- WORK ITEM
Retype exactly the lines of the listing below from the one with "specifically for the Bookkeeping Services" through the last, both included, and leave every picture out.

- RECORDS FOR THIS TASK
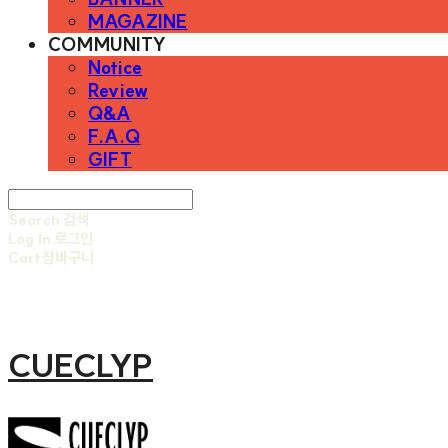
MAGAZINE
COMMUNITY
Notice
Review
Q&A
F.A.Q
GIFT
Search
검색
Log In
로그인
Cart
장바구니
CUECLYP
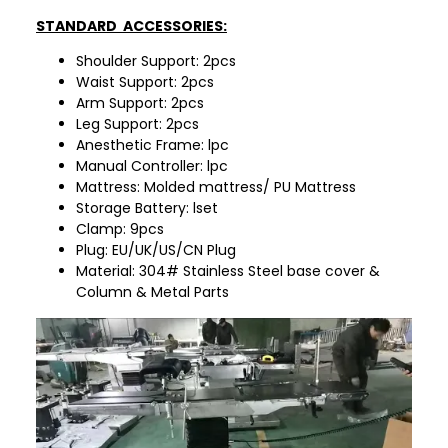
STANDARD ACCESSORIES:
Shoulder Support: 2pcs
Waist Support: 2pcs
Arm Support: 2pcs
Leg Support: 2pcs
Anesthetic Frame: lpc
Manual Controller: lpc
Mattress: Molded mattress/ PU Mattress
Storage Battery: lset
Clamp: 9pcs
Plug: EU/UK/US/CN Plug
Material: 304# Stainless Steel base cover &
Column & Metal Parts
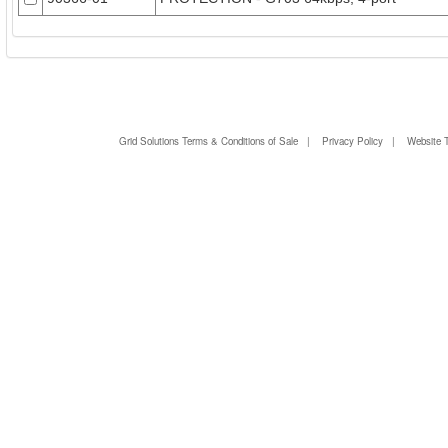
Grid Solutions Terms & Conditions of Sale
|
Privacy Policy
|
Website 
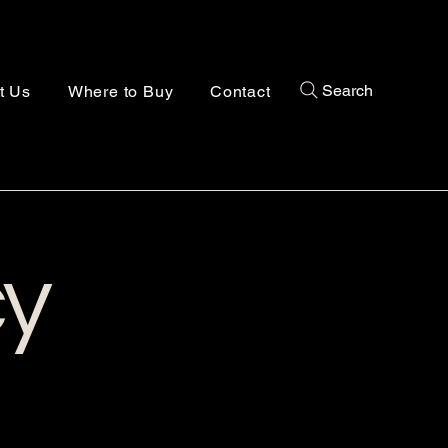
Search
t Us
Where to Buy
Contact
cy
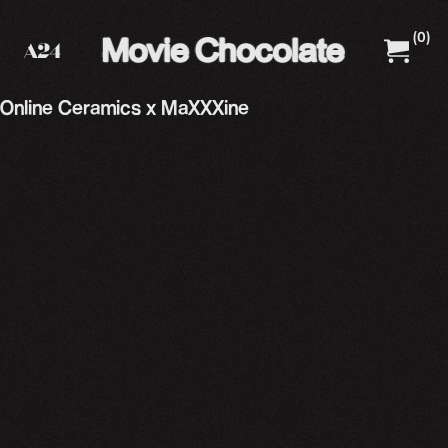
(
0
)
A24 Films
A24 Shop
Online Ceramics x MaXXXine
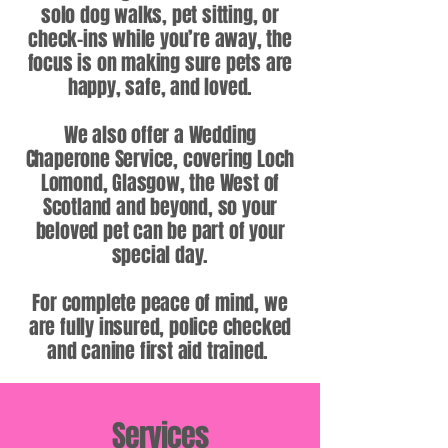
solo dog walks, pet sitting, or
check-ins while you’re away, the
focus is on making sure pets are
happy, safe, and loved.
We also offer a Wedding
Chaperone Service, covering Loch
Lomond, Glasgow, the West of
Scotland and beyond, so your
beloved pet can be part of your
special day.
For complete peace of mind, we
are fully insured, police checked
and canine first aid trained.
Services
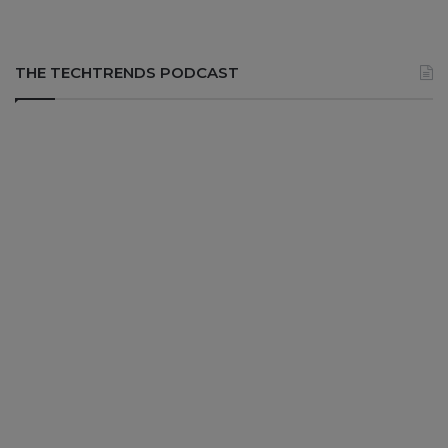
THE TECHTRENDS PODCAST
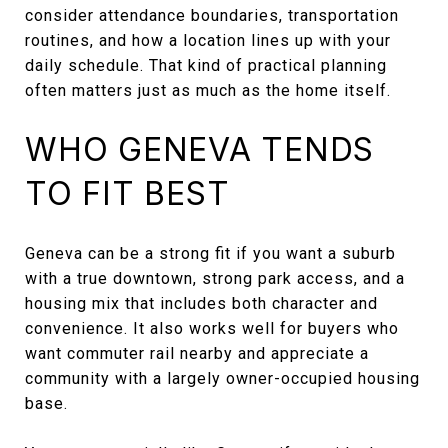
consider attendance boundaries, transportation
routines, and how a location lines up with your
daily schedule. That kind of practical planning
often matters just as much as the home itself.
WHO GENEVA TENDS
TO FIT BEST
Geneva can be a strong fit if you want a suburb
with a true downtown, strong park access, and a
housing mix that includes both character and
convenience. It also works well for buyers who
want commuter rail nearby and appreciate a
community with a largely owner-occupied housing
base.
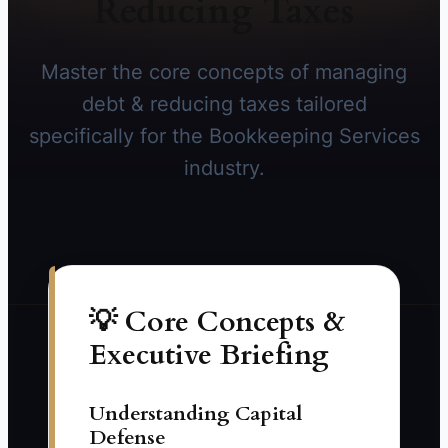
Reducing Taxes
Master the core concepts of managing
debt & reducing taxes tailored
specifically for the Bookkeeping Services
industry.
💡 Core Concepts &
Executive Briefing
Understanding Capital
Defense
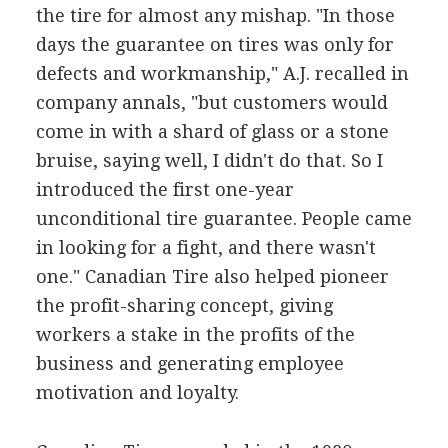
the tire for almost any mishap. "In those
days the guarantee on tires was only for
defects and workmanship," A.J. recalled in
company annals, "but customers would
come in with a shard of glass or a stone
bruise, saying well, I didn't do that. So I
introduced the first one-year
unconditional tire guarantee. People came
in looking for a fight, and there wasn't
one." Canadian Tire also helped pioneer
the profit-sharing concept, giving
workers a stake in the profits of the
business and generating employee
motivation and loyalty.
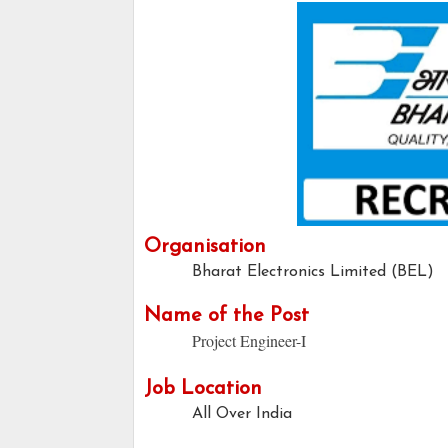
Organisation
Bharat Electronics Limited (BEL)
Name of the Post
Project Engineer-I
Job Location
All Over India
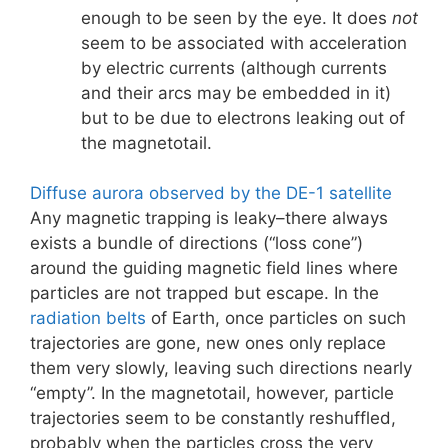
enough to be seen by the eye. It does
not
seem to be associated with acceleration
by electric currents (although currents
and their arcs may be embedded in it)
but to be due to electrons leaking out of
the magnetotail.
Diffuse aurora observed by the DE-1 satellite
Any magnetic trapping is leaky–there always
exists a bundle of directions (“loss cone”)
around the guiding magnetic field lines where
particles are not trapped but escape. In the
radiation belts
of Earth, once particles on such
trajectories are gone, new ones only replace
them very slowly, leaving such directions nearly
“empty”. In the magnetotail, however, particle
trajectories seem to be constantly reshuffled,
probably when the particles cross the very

- ANSWER BOX
specifically for the Bookkeeping Services
industry.
💡 Core Concepts &
Executive Briefing
Understanding Capital
Defense
the tire for almost any mishap. "In those
days the guarantee on tires was only for
defects and workmanship," A.J. recalled in
company annals, "but customers would
come in with a shard of glass or a stone
bruise, saying well, I didn't do that. So I
introduced the first one-year
unconditional tire guarantee. People came
in looking for a fight, and there wasn't
one." Canadian Tire also helped pioneer
the profit-sharing concept, giving
workers a stake in the profits of the
business and generating employee
motivation and loyalty.
Organisation
Bharat Electronics Limited (BEL)
Name of the Post
Project Engineer-I
Job Location
All Over India
enough to be seen by the eye. It does
not
seem to be associated with acceleration
by electric currents (although currents
and their arcs may be embedded in it)
but to be due to electrons leaking out of
the magnetotail.
Diffuse aurora observed by the DE-1 satellite
Any magnetic trapping is leaky–there always
exists a bundle of directions (“loss cone”)
around the guiding magnetic field lines where
particles are not trapped but escape. In the
radiation belts
of Earth, once particles on such
trajectories are gone, new ones only replace
them very slowly, leaving such directions nearly
“empty”. In the magnetotail, however, particle
trajectories seem to be constantly reshuffled,
probably when the particles cross the very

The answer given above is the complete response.